Ibnu Katsir dalam Tafsir al-Qur’an al-‘Azhim menyebutkan bahwa malaikat Jibril datang menawarkan pertolongan, namun Ibrahim menjawab, “Hasbiyallahu wa ni’mal wakil” — “Cukuplah Allah menjadi penolongku, dan Dia sebaik-baik pelindung.” (HR. Bukhari)
Kalimat ini bukan sekadar kata, tetapi deklarasi spiritual dari hati yang telah mencicipi manisnya penyerahan diri yang total kepada Tuhan, bahkan ketika logika mengatakan tak ada lagi harapan, maka lihatlah bagaimana semesta merespons, Tuhan cukup dengan memerintahkan api itu untuk menjadi dingin, maka bukan sekadar tidak membakar, tetapi berubah menjadi alat penyelamat. Subhanallah.

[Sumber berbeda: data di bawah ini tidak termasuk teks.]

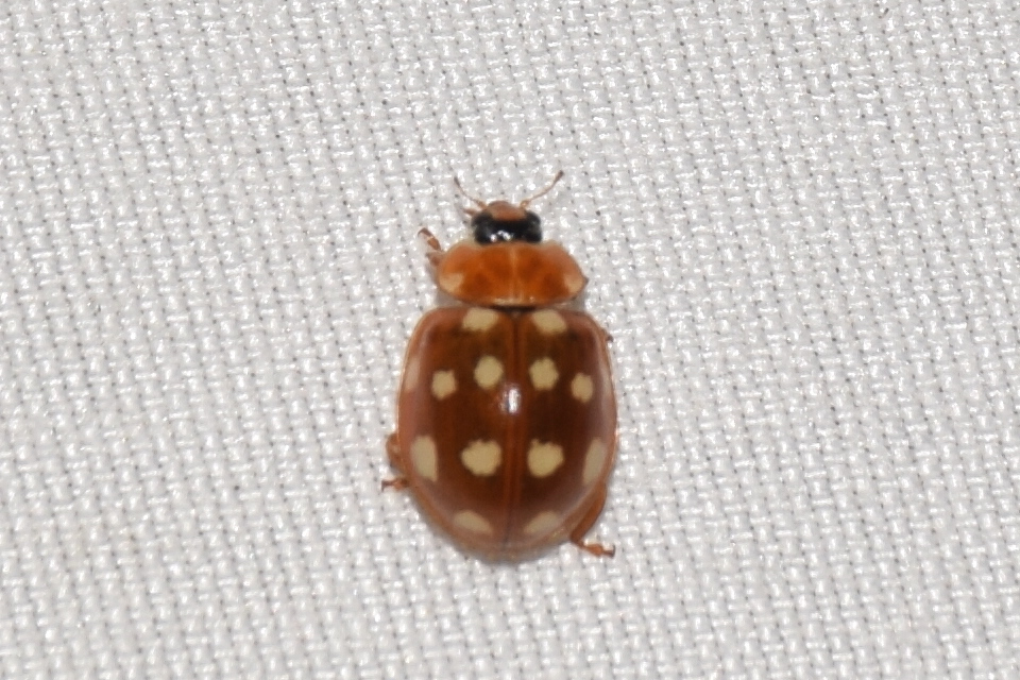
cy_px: 340
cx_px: 510
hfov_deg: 9.8
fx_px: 5950
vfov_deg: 6.5
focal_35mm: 210
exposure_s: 1/160
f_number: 13
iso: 100
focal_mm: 140
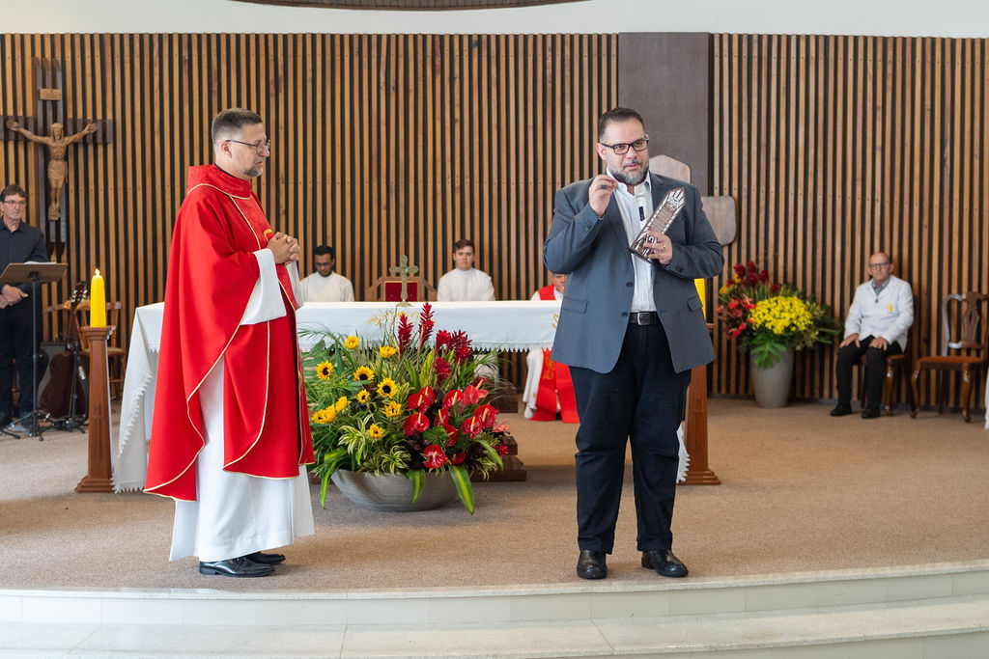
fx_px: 1429
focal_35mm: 52
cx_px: 494
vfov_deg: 26.0
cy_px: 330
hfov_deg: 38.2
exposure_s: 1/160
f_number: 2.2
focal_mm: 35
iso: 1000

Ketika tawakkal mencapai puncaknya, hati tidak lagi cemas walau situasi mengerikan, karena ia yakin bahwa apa pun hasilnya adalah keputusan terbaik dari Tuhan yang Maha Pengasih. Maka ketenangan Nabi Ibrahim bukanlah keajaiban semata, tetapi buah dari keyakinan sejati, beliau tidak meminta keajaiban, tetapi menerima dengan lapang dada apa pun yang Tuhan kehendaki. Di sinilah kita mendapatkan pembelajaran bahwa Justru di puncak ketawakkalan itulah keajaiban turun.
Dalam hidup, semua kita memiliki “api” masing-masing: Bisa dalam bentuk penderitaan, kekecewaan, kegagalan, atau tekanan hidup yang membakar hati. Tetapi kisah Nabi Ibrahim mengajarkan bahwa tidak semua api harus membakar, ada api yang justru menjadi pelindung—jika ruh kita bersandar total kepada Tuhan. Inilah simbol kedamaian spiritual, keadaan di luar boleh kacau, tapi batin tetap tenang.
Dalam sejarah iman, tidak ada cinta yang lebih tulus dan total kepada Tuhan selain yang diperlihatkan oleh Nabi Ibrahim AS. Ia rela kehilangan kenyamanan, keamanan, bahkan nyawanya sendiri demi mempertahankan keyakinan kepada Tuhan. Kisahnya adalah simbol agung tentang kekuatan cinta ilahiah yang mampu menaklukkan rasa takut, bahkan terhadap kematian.
Ketahuilah bahwa Nabi Ibrahim menghadapi berbagai bentuk ujian, tidak hanya api yang membakar, akan tetapi mulai dari penolakan keluarganya, konfrontasi dengan raja zalim, pengusiran dari tanah kelahiran, hingga akhirnya ancaman dibakar hidup-hidup. Namun, tidak satu pun dari derita itu menggoyahkan cintanya kepada Sang Pencipta. Ia tidak mengeluh, tidak menawar, dan tidak pula mundur. Ternyata cinta yang tulus kepada Tuhan telah menyatu dalam jiwanya, bahkan melampaui naluri duniawi manusia untuk bertahan hidup.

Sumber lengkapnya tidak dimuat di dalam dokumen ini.